The Big Data Bang

There is still an open question over whether, after the Big Bang, there is enough mass in the Universe to slow the expansion and cause the universe to contract. While the Big Data Bang continues to expand the universe of bits and bytes… I would like to ask whether some of these numbers are overstated? I know that the sum of the bits and bytes is expanding but I wonder if the universe of information is expanding as much as we claim?

Note that by “information” I mean a unique combination of bits and bytes representing some new information. In other words, if the same information is copied redundantly over and over does that count?

There is a significant growth industry in deduplication software that can backup data without copying redundant information. The savings from these products is astounding. NetApp claims 70% of the unstructured data may be redundant (see here). Data Domain says that eliminating (and compressing) redundant data reduces storage requirements by 10X-30X (see here).  What’s up with that?

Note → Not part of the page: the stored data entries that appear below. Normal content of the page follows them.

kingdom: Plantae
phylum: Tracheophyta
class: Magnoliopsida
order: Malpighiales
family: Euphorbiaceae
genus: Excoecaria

In the data warehouse space it is just as bad. The same data lives in OLTP systems, ETL staging areas, Operational Data Stores, Enterprise Data Warehouses, Data Marts, and now Hadoop clusters. The same information is replicated in aggregate tables, indexes, materialized views, and cubes.  If you go into many shops you can find 50TB of EDW data exploded into 500TB of sandboxes for the data scientists to play with. Data is stored in snapshots on an hourly basis where less than 10% of the data changes from hour to hour. There is redundancy everywhere. There is redundancy everywhere. 🙂

I believe that there is a data explosion… and I believe that it is significant… but  there is also a sort of laziness about copying data.

Soon we will see in production the first systems where a single copy of OLTP and EDW and analytic data can reside in the same platform and be shared. It will be sort of shocking to see the Big Data Bang slow a little…